Tot ik in augustus in Den Haag kwam wonen, wist ik weinig van Nederland. Ik ben nog steeds aan het leren. Dat de Duitsers in 1940 in vier dagen Nederland hadden veroverd, dat leerde je bij ons niet. Die hele geschiedenis van de Tweede Wereldoorlog, die drukt nog steeds op mij. Ik heb er nog steeds moeite mee om me in gesprekken niet direct te verontschuldigen. Daar worstelen meer Duitsers mee als ze in het buitenland zijn. We zeggen voortdurend: sorry. Maar het was in Amsterdam, dat voor het eerst iemand in een ander land tegen mij zei: “Sorry zeggen hoeft niet meer.”
Welk meubilair staat er?
Ik vraag me steeds af wat een goede manier is om met het verleden om te gaan. Ik ben voorzichtig, probeer goed te luisteren, bijvoorbeeld als ik bij gemeenteleden en andere Hagenaars op bezoek ben. Wat is hun verhouding tot de geschiedenis? Hoe ziet hun huis eruit, wat voor meubilair staat er, in welke jaren zijn ze gevormd? Ik probeer dat soort dingen op te merken. Het is een opdracht geworden aan mezelf. Om verantwoord over de oorlog en de bevrijding te kunnen praten, moet ik me een beeld vormen van mijn gesprekspartners. En van de maatschappij van toen. Dat is soms moeilijk, want ooggetuigen zijn er praktisch niet meer.

Niet alleen als persoon moet ik mij verhouden tot de Tweede Wereldoorlog en mijn Duitse afkomst. Ik voel ook een bijzondere verantwoordelijkheid omdat ik als theoloog de kerk vertegenwoordig. Ik ben de Duitse dominee. Die last is niet voor iedereen zichtbaar, maar ik voel hem wel. Ik prijs mij gelukkig dat ik de ambtsopvolger ben van de voorganger in deze kerk tijdens de Tweede Wereldoorlog, Pfarrer Paul Kaetzke. Hij was een moedig man. Gemeenteleden – aanhangers van de nazi-ideologie – wilden destijds in de gemeentezaal een foto van Hitler ophangen, maar Kaetzke weigerde dat. Hij zorgde ervoor dat er een foto van Luther kwam, die er nog steeds hangt. De grote reformator kijkt vanuit zijn lijst ernstig en kritisch de ruimte in, alsof hij ons in de gaten wil houden [zie foto, red.].

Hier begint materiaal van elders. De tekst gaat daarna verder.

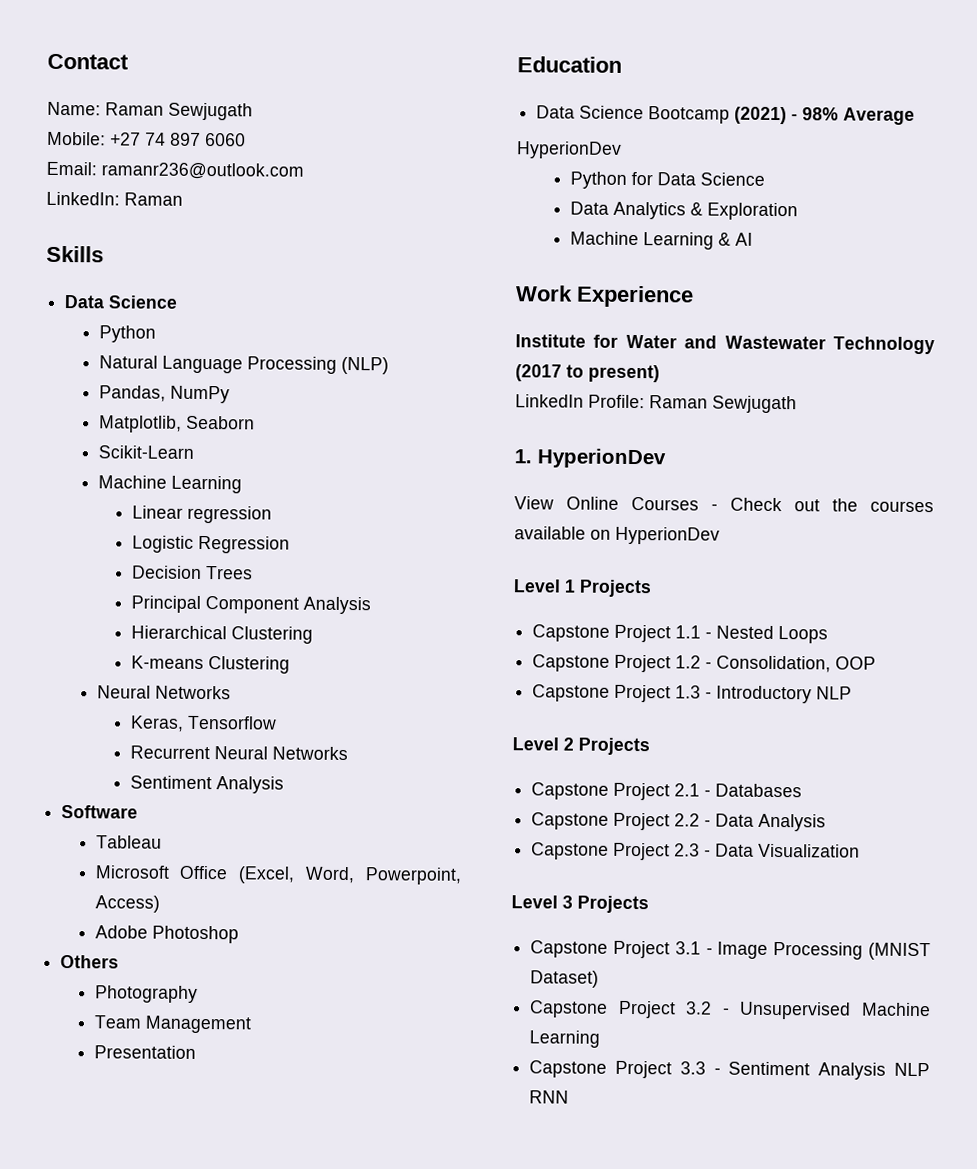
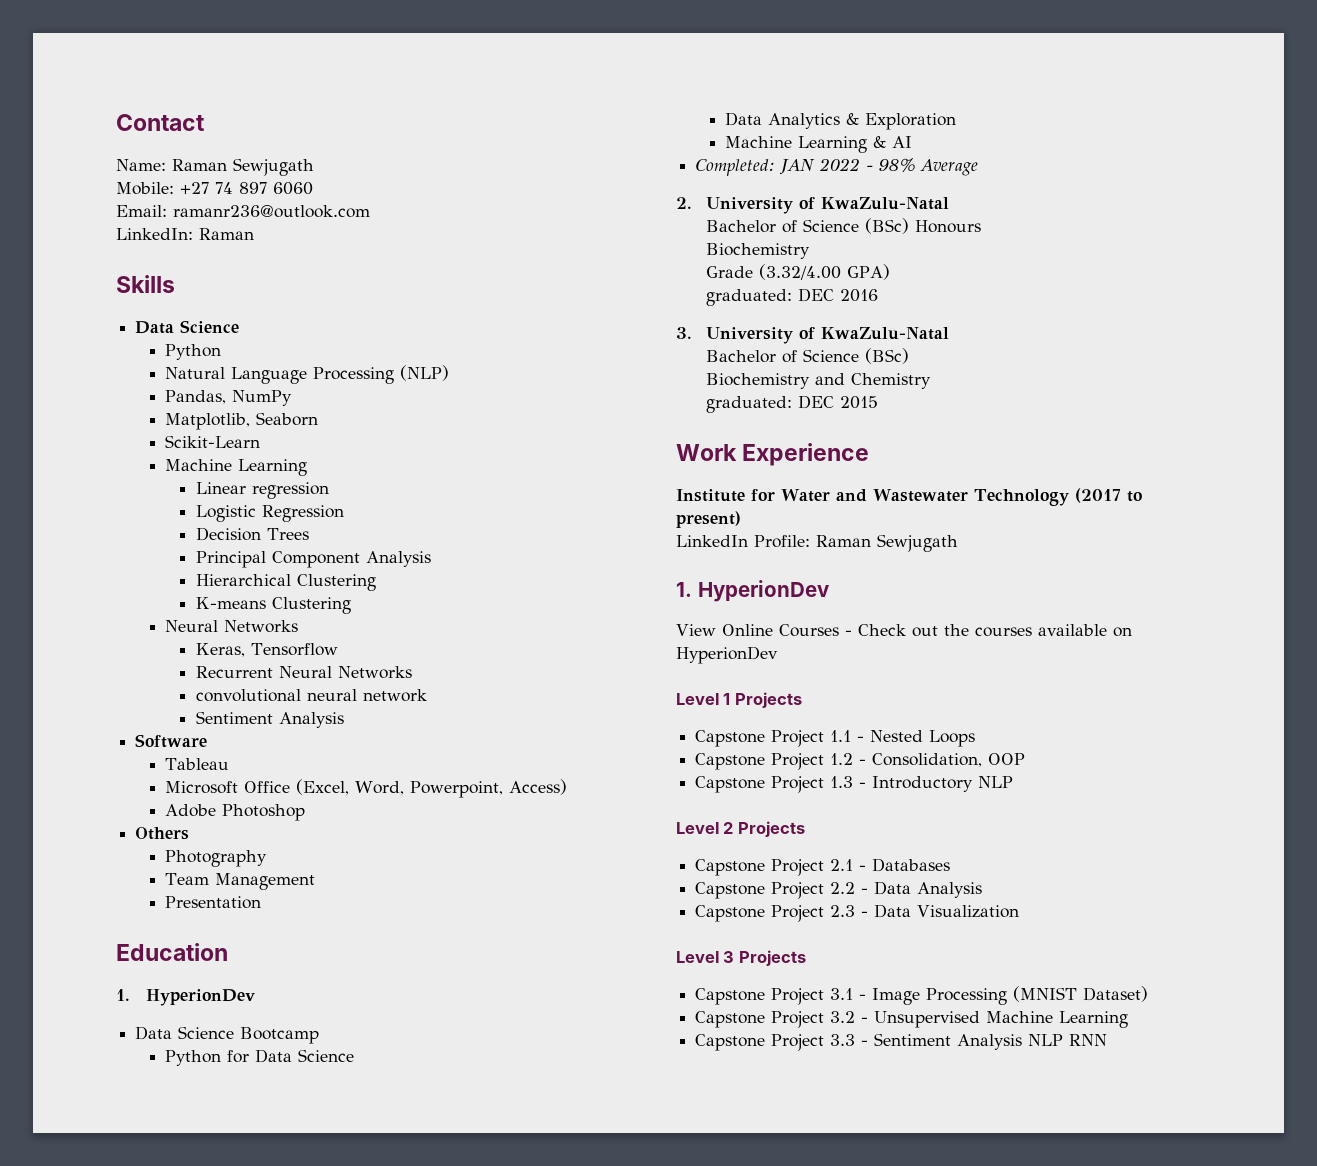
(348, 753) none -> [195,689,427,702] // convolutional neural network
(622, 64) none -> [116,989,256,1006] // 1. HyperionDev
[734,106,916,125] [516,141,622,159] (2021) - 98% Average // HyperionDev -> (320, 1035) none
(753, 239) none -> [695,158,979,176] [676,197,950,214] [706,218,982,234] [706,243,811,259] [706,264,891,280] [706,288,879,306] [676,327,950,344] [706,348,910,364] [706,373,932,389] [706,395,879,413] // Completed: JAN 2022 - 98% Average // 2. University of KwaZulu-Natal // Bachelor of Science (BSc) Honours // Biochemistry // Grade (3.32/4.00 GPA) // graduated: DEC 2016 // 3. University of KwaZulu-Natal // Bachelor of Science (BSc) // Biochemistry and Chemistry // graduated: DEC 2015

De rol van de kerk in moeilijke situaties gaat me zeer ter harte. Vrijheid is niet vanzelfsprekend. We moeten wakker blijven. Soms wordt me gevraagd: mag de kerk politieke uitspraken doen? Ik zeg dan: “Jein.” Ja en nein ineen. Nee, omdat de kerk niet moet willen ingrijpen in politieke processen. Ja, omdat we natuurlijk verplicht zijn het evangelie te prediken, dat ook over het dagelijks leven handelt, over hoe mensen met elkaar omgaan. Zo bezien is de kerkelijke boodschap altijd politiek van aard. Kerken dragen de tradities verder en zorgen voor oriëntatiepunten in het leven.
Twee projecten
Ik zou de komende tijd graag twee projecten oppakken. In de eerste plaats wil ik het mooie verhaal onderzoeken dat in de Duitse kerk tijdens de oorlog ondergedoken joden hebben gewoond. Daarvan staat bij ons niets op schrift. Een van de weinige bronnen was de oude mevrouw Kaetzke. Verder hebben we geen gegevens. Volgens de overlevering was het zelfs een flinke groep.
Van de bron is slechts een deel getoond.